- _TASK TO COMPLETE_
Beginning with the first line of the entries below, quote each line until you reach and include the line with "wine bottle: present".

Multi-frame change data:

* * *

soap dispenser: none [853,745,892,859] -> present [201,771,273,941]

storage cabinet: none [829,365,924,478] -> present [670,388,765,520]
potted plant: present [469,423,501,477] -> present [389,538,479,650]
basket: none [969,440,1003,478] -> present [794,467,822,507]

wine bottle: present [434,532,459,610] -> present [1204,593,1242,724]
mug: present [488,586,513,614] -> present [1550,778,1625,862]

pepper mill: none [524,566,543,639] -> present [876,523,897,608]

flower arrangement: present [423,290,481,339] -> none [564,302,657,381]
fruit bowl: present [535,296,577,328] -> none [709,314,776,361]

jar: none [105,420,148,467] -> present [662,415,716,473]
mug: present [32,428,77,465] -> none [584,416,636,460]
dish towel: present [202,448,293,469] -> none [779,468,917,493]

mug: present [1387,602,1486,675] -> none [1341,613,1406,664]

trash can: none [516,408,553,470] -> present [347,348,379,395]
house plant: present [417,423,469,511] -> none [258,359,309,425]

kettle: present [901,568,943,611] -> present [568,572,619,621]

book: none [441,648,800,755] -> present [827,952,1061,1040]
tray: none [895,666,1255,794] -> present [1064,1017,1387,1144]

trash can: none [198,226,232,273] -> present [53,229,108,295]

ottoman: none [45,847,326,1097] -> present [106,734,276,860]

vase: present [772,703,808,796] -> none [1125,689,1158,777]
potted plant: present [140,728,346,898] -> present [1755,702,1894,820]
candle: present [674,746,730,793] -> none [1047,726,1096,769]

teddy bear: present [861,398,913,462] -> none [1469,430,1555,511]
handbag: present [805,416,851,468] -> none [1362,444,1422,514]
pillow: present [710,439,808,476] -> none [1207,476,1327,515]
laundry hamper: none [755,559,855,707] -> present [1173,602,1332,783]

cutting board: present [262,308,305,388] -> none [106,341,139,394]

* * *

- _EXERCISE SOLUTION_
soap dispenser: none [853,745,892,859] -> present [201,771,273,941]

storage cabinet: none [829,365,924,478] -> present [670,388,765,520]
potted plant: present [469,423,501,477] -> present [389,538,479,650]
basket: none [969,440,1003,478] -> present [794,467,822,507]

wine bottle: present [434,532,459,610] -> present [1204,593,1242,724]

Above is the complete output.